The index continues to move within a well defined channel with reducing weekly range and volume. Even though Nifty appeared to breach the rising wedge pattern a few weeks back, the strong bullish momentum pulled back the index to retest the upward resistance trend-line (red) yet again. As Nifty climbed the wall of worries, multiple support zones have been established on the downside. In spite of minor corrections seen on the index over the past 3 days, the structure remains in favour of the bulls, unless the immediate support line (green - daily) forming since mid of June is breached.
11000-11050 appears to be the psychological support which also aligns with the immediate support line for the coming week. Hence it is expected of the bulls to attempt a pull back as long as the trend-line is held. If this support is broken, a sharp profit booking led correction is expected to pull the index down to 10750 zones. If a stronger bearish momentum emerges near 10750, the index could test the earlier swing low (blue) around the 10550-10600 zone. Any support taken near these multiple support levels would pull the index back to test the rising resistance trend-line leading to higher targets of 11500-11600. But, unless this rising resistance is broken, a runaway bullish move would not materialise.

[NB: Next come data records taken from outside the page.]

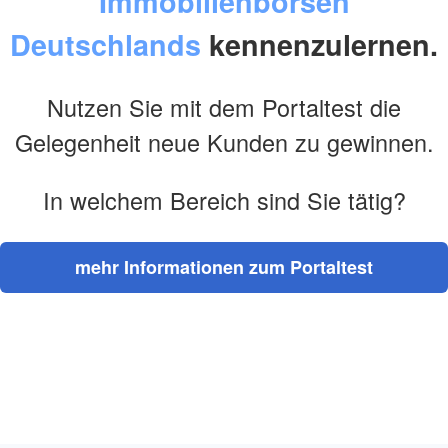
Immobilienbörsen
Deutschlands
kennenzulernen.
Nutzen Sie mit dem Portaltest die
Gelegenheit neue Kunden zu gewinnen.
In welchem Bereich sind Sie tätig?
mehr Informationen zum Portaltest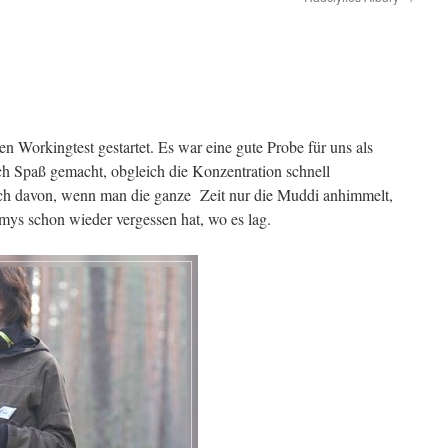
en Workingtest gestartet. Es war eine gute Probe für uns als
ch Spaß gemacht, obgleich die Konzentration schnell
ch davon, wenn man die ganze Zeit nur die Muddi anhimmelt,
s schon wieder vergessen hat, wo es lag.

On a weekly basis, the index tested and reversed from the 78.6% Fibonacci retracement (11250), formed from Feb high to March low. A breakout from 11250 failed to materialise and formed a near term bull trap for traders who would have played the breakout. The continued reduction in momentum seen on Stochastics Momentum Index over the past 3 weeks hinted towards an unsustainable breakout. Nifty made a dark cloud cover candlestick pattern while still maintaining the rising wedge. A strong closure with high volume below the medium term support line (green - weekly) is required to take any bearish stand. Due to the narrowing range seen week on week and reducing volume as seen on Nifty Futures, it would be advisable not to play the breakout, instead it is prudent to wait and see the end of week structure for confirmations. In either case, the upcoming week could be crucial in determining further direction for the market.
On Nifty Aug Options OI front, maximum Call OI is seen at 11500 which would be near term resistance, while maximum Put OI is seen at 11000, confirming the crucial support zone. Though still very early in the august series, the PCR (Put Call Ratio) of 1.7 indicates overstretched long positions. India VIX, the volatility index is seen at much lower levels compared to march, thereby giving a helping hand to the bulls. FII flows have gradually slowed over the past 3 months, though July saw about 2.5k crore rupees inflow in equity cash segment. Surprisingly, DII have been net sellers in the tune of 10k crore rupees, which indicates institutional distribution at higher levels. Both DII and FII activity needs to be closely watched in the coming weeks.